Open Access
Fault classification and location identification in a smart DN using ANN and AMI with real‐time data
Author(s) -
Usman Muhammad Usama,
Ospina Juan,
Faruque Md. Omar
Publication year - 2020
Publication title -
the journal of engineering
Language(s) - English
Resource type - Journals
ISSN - 2051-3305
DOI - 10.1049/joe.2019.0896
Subject(s) - testbed , computer science , real time computing , fault (geology) , identification (biology) , artificial neural network , protocol (science) , embedded system , artificial intelligence , computer network , medicine , botany , alternative medicine , pathology , seismology , geology , biology
This paper presents a real‐time fault classification and location identification method for a smart distribution network (DN) using artificial neural networks (ANNs) and advanced metering infrastructure (AMI). It also describes the development of a testbed for real‐time testing of the proposed approach.
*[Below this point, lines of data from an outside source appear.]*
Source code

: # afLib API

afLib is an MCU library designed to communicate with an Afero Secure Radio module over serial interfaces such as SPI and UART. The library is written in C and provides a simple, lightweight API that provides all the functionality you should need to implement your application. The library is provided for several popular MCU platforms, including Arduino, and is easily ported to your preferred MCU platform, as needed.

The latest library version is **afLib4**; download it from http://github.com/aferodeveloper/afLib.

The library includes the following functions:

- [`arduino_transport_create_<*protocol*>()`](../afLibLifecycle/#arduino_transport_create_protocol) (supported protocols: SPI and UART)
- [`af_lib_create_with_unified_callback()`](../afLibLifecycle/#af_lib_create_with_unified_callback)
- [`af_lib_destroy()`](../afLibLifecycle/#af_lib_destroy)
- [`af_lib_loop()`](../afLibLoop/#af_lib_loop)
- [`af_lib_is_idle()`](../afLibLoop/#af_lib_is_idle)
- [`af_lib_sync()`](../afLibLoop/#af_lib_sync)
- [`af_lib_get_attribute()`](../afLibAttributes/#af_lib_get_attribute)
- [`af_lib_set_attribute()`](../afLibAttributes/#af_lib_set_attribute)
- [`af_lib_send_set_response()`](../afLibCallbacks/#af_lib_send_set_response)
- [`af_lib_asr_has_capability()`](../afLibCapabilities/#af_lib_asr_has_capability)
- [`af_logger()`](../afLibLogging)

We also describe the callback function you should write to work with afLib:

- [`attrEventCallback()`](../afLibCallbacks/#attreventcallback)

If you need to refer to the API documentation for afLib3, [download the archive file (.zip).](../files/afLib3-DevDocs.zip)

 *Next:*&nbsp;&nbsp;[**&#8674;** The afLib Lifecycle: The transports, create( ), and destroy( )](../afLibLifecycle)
The testbed consists of a simulated power system model [running on a digital real‐time simulator (DRTS)] and AMI. The core parts of AMI are smart meters (SMs), a communication network (developed using DNP3 protocol over transfer control protocol/Internet protocol), data concentrator (DC), and a Utility Operations Centre (UOC). Event‐driven data from SMs are collected in the DC and then fed to the UOC for being used as inputs for the novel ANN‐based fault classification and location identification algorithm. On the basis of the data received, the algorithm can classify the fault type and locate it with high accuracy. Both balanced and unbalanced fault types are tested on different nodes and lines throughout a DN modelled in offline and on the DRTS. A comprehensive sensitivity analysis is performed to validate the effectiveness of the proposed method. Classification accuracy of over 99% is achieved when classifying all fault types, and above 95% accuracy is achieved when identifying the fault location.